## Stored items:
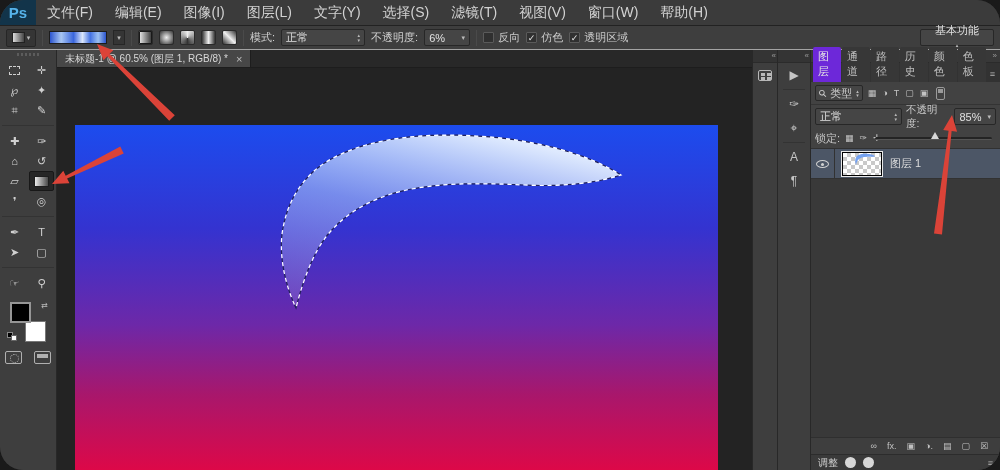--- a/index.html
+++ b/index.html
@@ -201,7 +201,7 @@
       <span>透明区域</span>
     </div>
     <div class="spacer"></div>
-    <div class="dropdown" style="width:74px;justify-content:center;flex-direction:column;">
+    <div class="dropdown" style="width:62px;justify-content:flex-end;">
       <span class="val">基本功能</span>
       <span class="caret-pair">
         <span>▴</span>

## To-do item:
Looking at the records above, report how many lines contain the word "justify". Answer with the number only.

## Written answer:
2